Chapter Seven
Mase, always my anchor, caught me.
We crashed to the floor inside the door of the new room, Mase taking the brunt of the fall to his side. He grunted in pain as his hands splayed protectively around my back. Behind me, I expected a great crash from the BioWaves colliding, but there was only silence. I kicked the door closed, though that wouldn’t keep them out for long if they were programmed to crash into our reunion. We’d better keep it short.
“Absidy?”
“Mase?” It came out choked with panic. I squirmed out of his arms and then climbed on top of him, my knees bracketing his hips. The possibility that we were actually alive and together again didn’t seem quite real. But if it wasn’t, I would revolt.
“It’s about time I saved you.” He swallowed, one eye cloudy, the other iron-colored, both filled with questions as they scoured my face. I ignored all of them.
I cupped his face in my hands, reveling in the scrape of his facial hair against my palms, and examined his eyes where She or He or any combination of the two might lurk instead of his love for me. Faint sparks lit up his long eyelashes here and there, but it wasn’t nearly as bad as it had been a month ago. Being away from Parker was the only good thing about his capture. The rest of him looked pale and gaunt.
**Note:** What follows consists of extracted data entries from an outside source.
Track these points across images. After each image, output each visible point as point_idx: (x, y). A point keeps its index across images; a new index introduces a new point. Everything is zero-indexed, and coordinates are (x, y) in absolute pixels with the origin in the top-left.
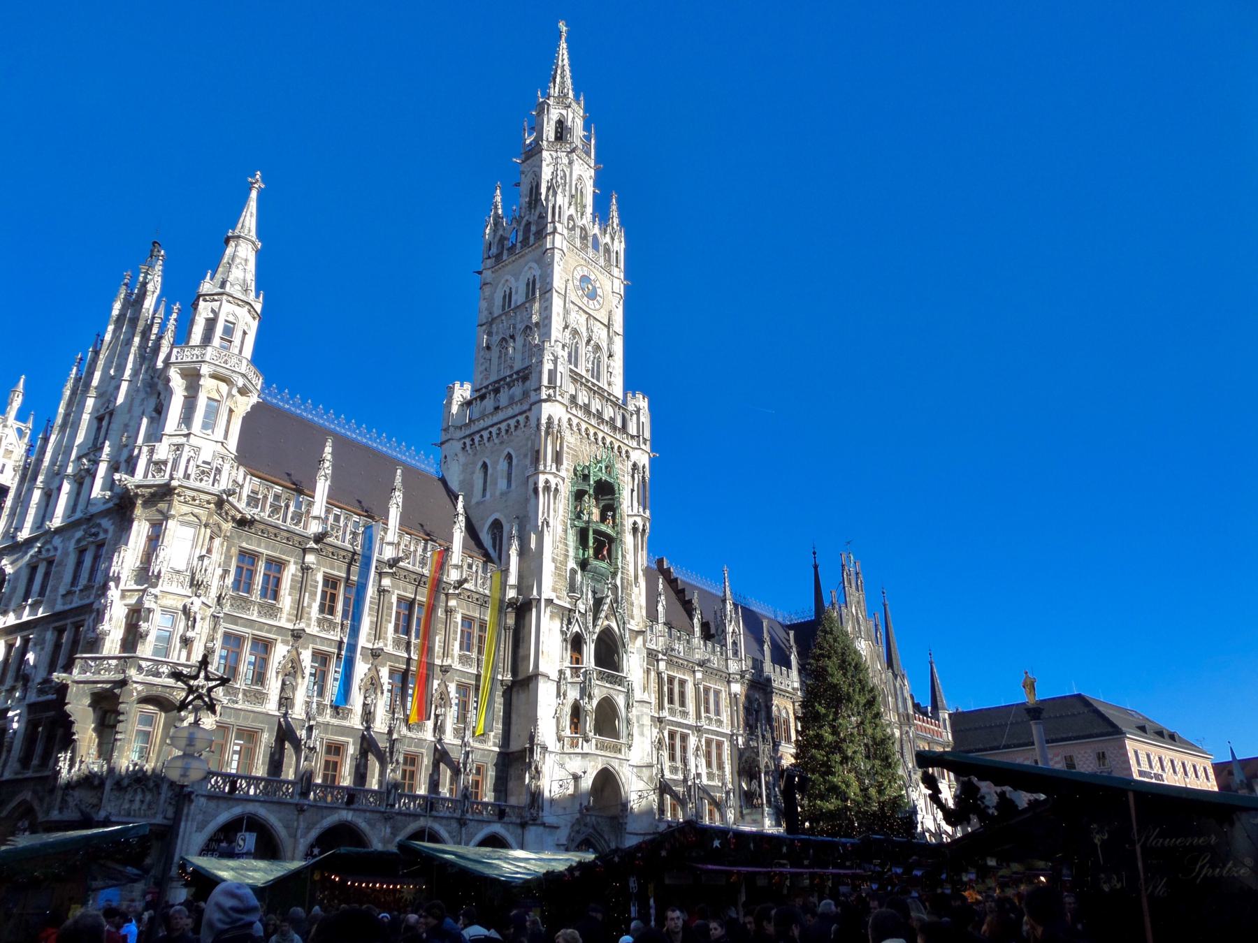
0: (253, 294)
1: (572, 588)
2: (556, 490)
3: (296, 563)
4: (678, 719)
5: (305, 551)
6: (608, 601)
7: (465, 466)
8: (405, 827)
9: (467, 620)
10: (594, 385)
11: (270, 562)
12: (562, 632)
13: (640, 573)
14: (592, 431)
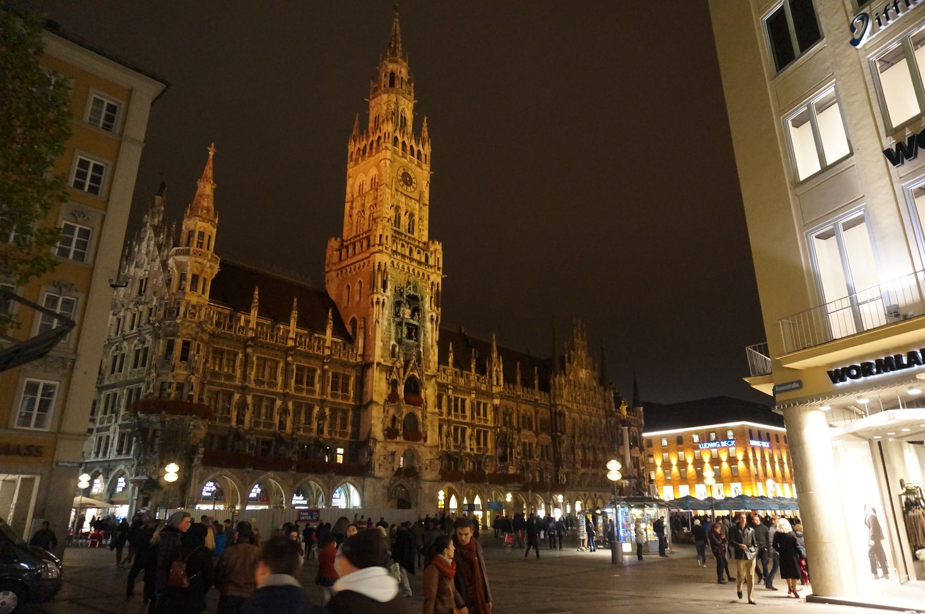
0: (212, 215)
1: (393, 354)
2: (383, 303)
4: (460, 420)
5: (246, 347)
7: (338, 286)
9: (335, 376)
10: (409, 238)
13: (435, 344)
14: (406, 267)
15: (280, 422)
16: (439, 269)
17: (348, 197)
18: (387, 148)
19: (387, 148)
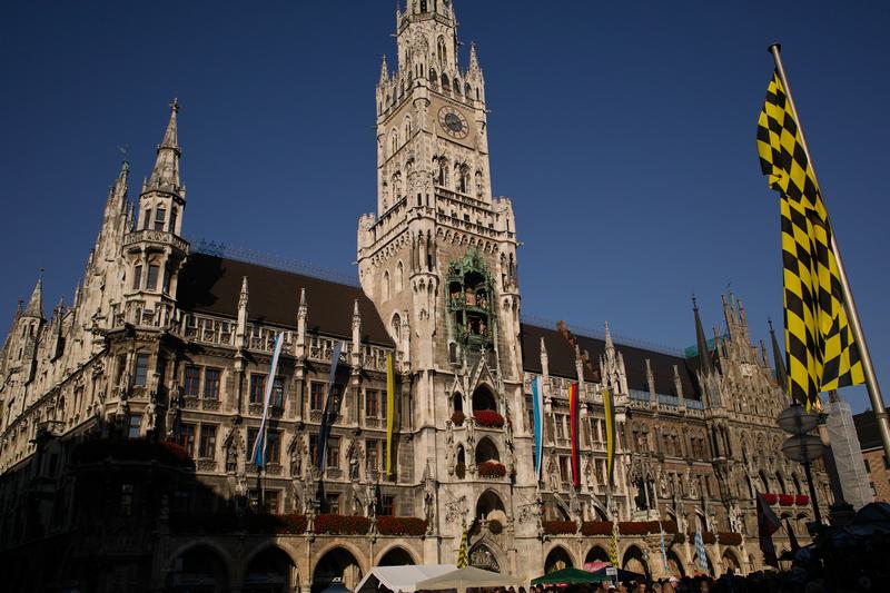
1: (453, 359)
2: (430, 286)
3: (229, 369)
6: (481, 364)
7: (375, 276)
8: (323, 546)
10: (464, 197)
11: (209, 370)
12: (448, 393)
15: (292, 463)
16: (510, 234)
17: (380, 162)
18: (419, 85)
19: (419, 85)
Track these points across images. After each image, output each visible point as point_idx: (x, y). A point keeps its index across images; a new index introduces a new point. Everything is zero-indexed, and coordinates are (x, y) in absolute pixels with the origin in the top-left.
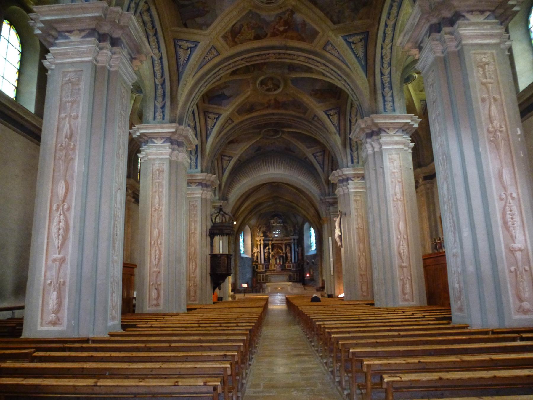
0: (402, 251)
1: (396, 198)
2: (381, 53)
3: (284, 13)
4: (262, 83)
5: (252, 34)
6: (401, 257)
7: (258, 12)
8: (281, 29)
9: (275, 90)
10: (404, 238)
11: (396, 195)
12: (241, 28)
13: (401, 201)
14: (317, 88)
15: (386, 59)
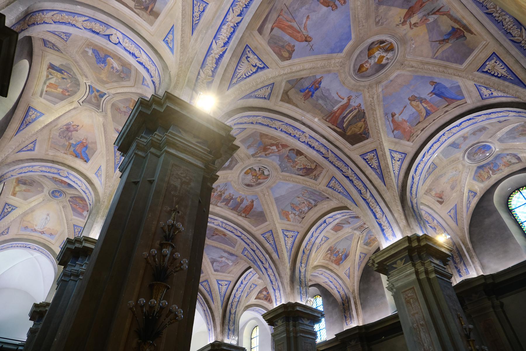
3: (260, 157)
4: (380, 66)
5: (300, 160)
7: (278, 167)
8: (274, 148)
9: (382, 42)
12: (301, 169)
14: (324, 9)
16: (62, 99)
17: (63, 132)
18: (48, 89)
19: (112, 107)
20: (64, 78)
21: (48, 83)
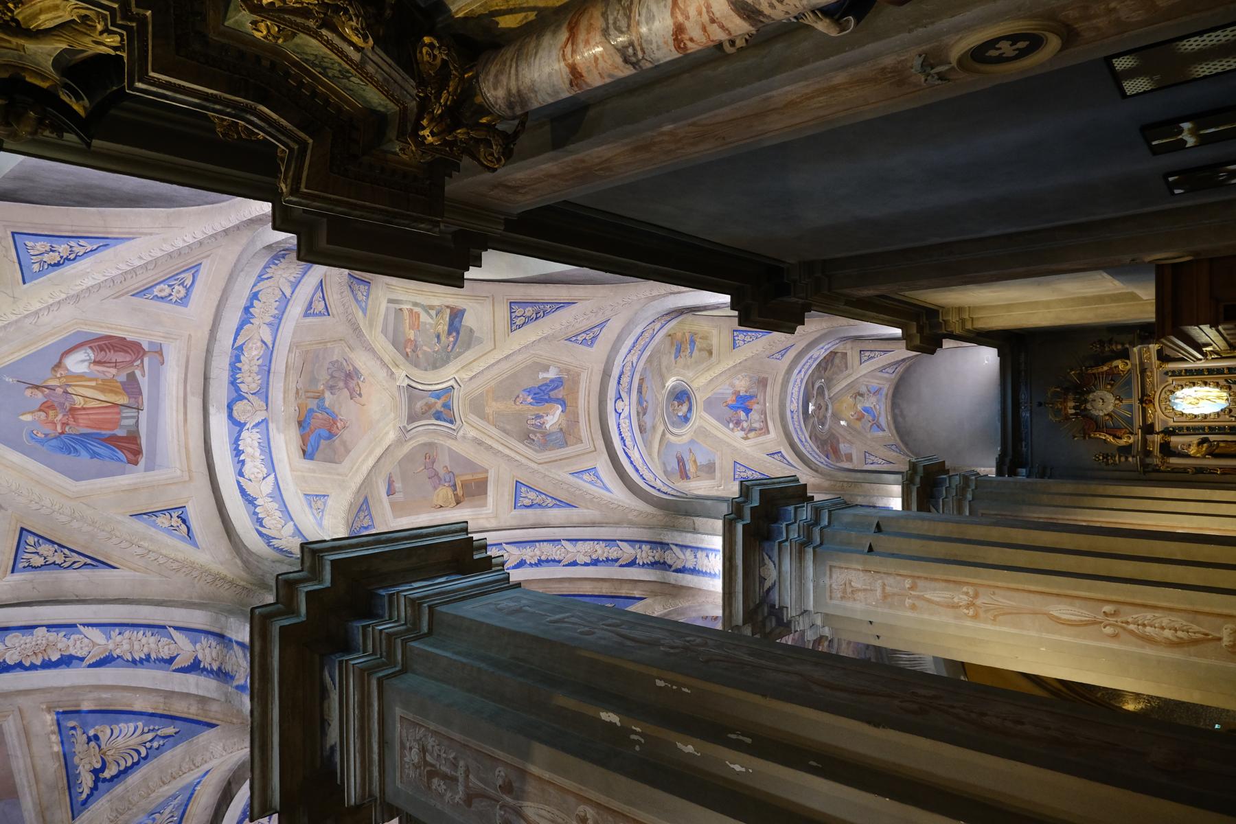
0: (1168, 633)
1: (968, 607)
2: (586, 564)
6: (1195, 642)
10: (1115, 614)
11: (955, 607)
13: (976, 596)
15: (600, 552)
16: (395, 344)
17: (341, 369)
18: (406, 313)
19: (425, 444)
20: (438, 337)
21: (416, 309)
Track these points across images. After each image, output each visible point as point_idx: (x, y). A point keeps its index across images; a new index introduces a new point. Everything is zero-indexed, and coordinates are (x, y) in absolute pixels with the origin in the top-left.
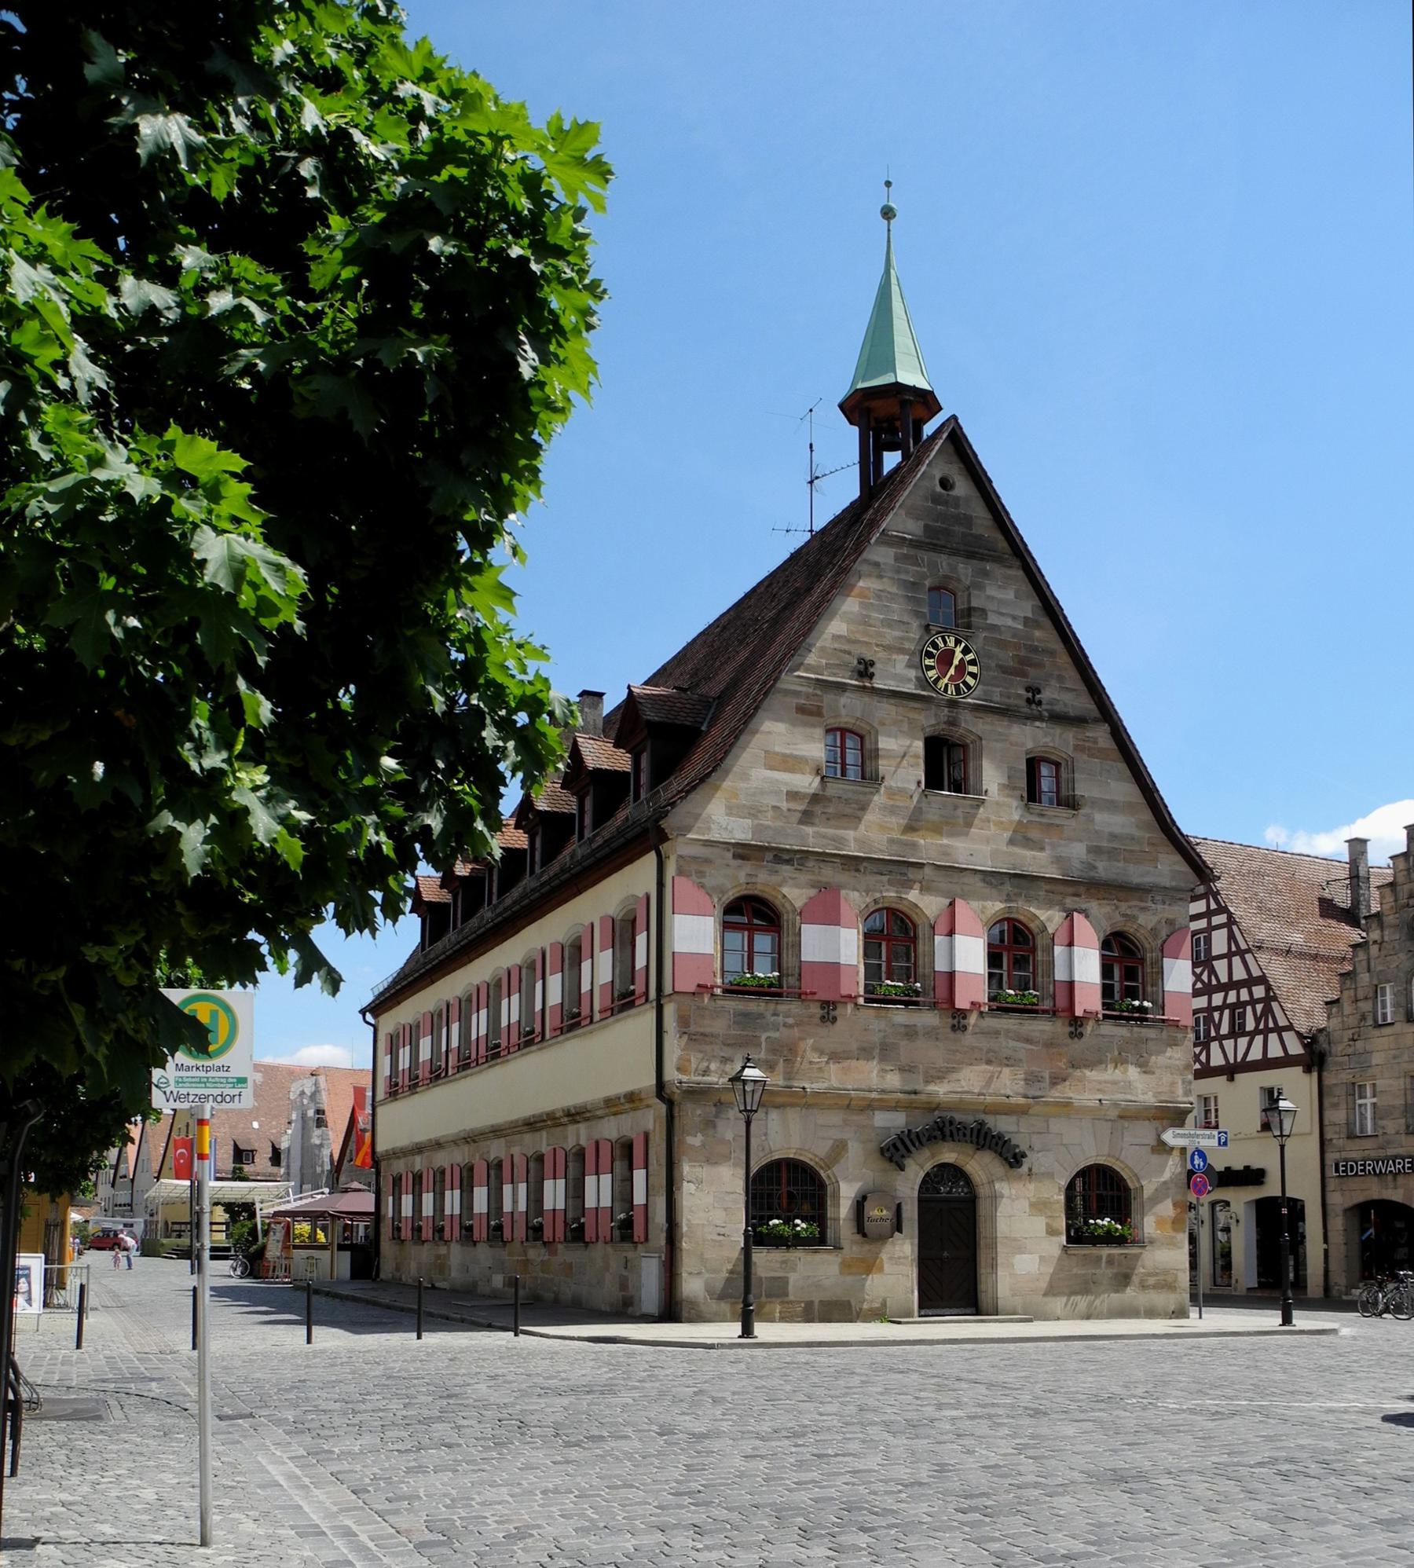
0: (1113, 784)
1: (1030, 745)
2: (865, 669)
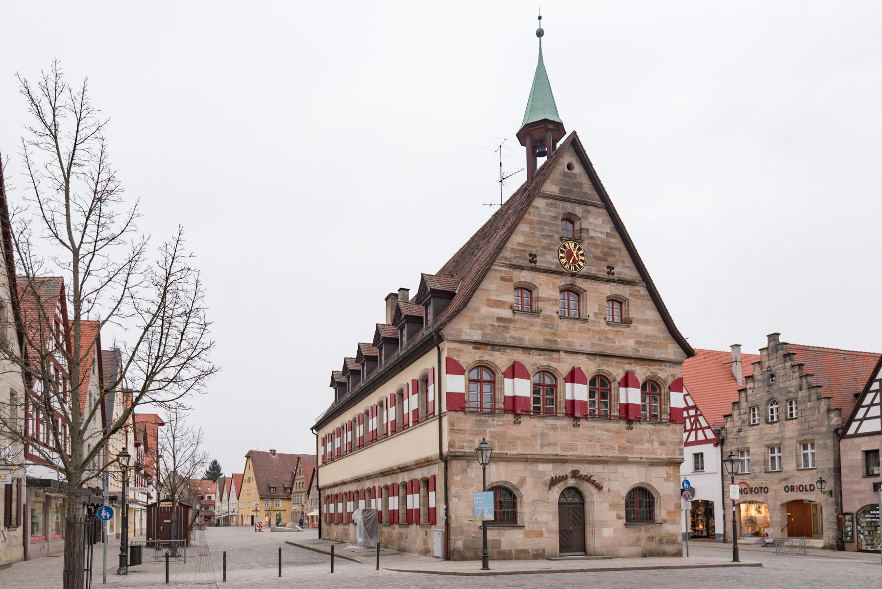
0: (647, 311)
1: (609, 294)
2: (533, 258)
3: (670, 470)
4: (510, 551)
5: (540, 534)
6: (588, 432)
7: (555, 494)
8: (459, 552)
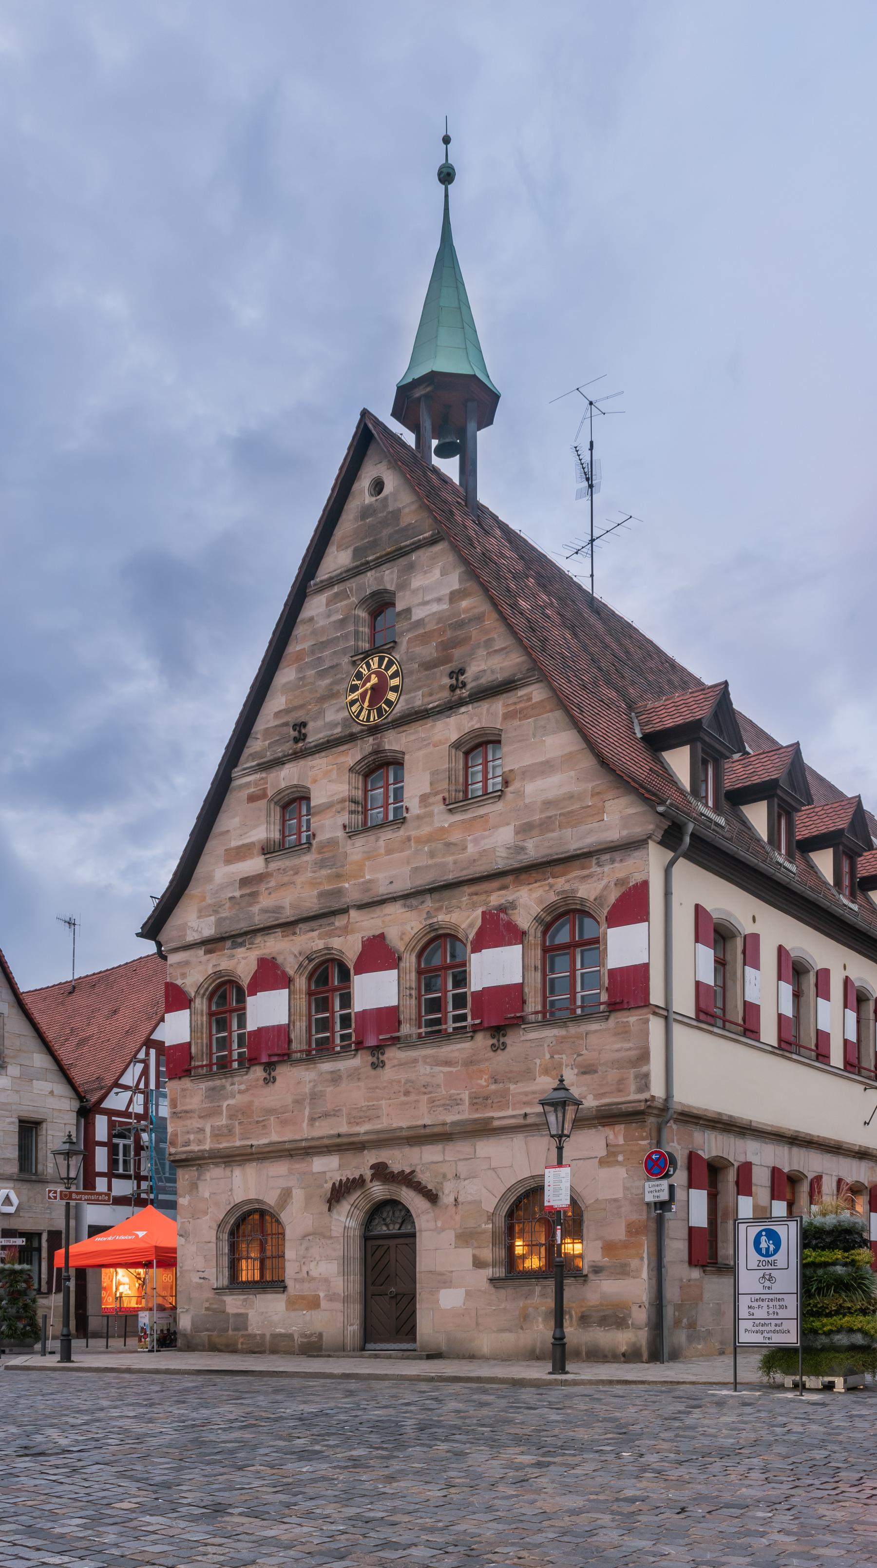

The old scars cutting down his face crisscrossed with new, fresher ones that trailed into his too-short hair. It looked like the same person who’d come at Ellison’s hair with a hacksaw had also come for Mase’s. He wore the same light blue pants and shirt that she did.
“Are you all right, Mase? What did they do to you? Are you hurt?” I blurted. But the question I wanted to ask lay heavy on my tongue—do you forgive me for leaving you with Parker on theVicious?
He reached up tentatively to brush a tear from my cheek, and his fingertips snagged on my rough scales. “I feel...like I may have missed some important details about your life.”
He had no idea.
I sighed and leaned into his touch, but those details would have to wait. “I’ll explain everything.”
His eyes stayed glued to me, a hint of the devious smile I’d missed so much curling his mouth. “I saw you while in my cell, but I didn’t immediately know you. There was something so familiar about you, though, something I loved. I should’ve known my college girl would cross an entire galaxy to bust me out of here.”
“Yes. You should’ve.” Another deluge of tears threatened, but I bit them back.
He was here, my Mase, and his presence washed calm through me to every empty corner of my body. He hadn’t recoiled, either, because he knewme. How had I gotten so damn lucky?
With a glance at the wall behind us, I helped him to his feet, still grasping both his hands with no intention of ever letting go. We stood in a heavily draped room with high-backed chairs surrounding a large circular table. A slender pole connected the ceiling to the center of the table. Maybe it was because it was next to the cell room or maybe it was just my warped mind, but I immediately jumped to stripper pole for the purpose of torture/amusement while whoever sat in the high-backed chairs watched. If I were right, I hated to think what might be hidden behind all the maroon drapes.
“Where’s Ellison?” I demanded.
At the sound of a click from across the room, Mase and I looked up. One of the Byrians’ guards had a gun leveled at our heads as she strode forward.
“Well,” she said, her steely gaze dropping to our clasped hands, “isn’t that sweet.”
We stiffened. Even if I had my ice pick, she’d shoot before I could uselessly chuck it at her. I’d have better luck flinging obscenities.
Movement snaked up behind her. A gun lifted over her head, and the butt of it crushed down onto the back of her skull. She dropped hard.
Ellison stood behind the guard, her face twisted in a sneer that shivered fear even through me. She turned the gun around in her hands and pointed it at the guard, her whole arm quaking. “Yes, it is fucking sweet, youmonster.”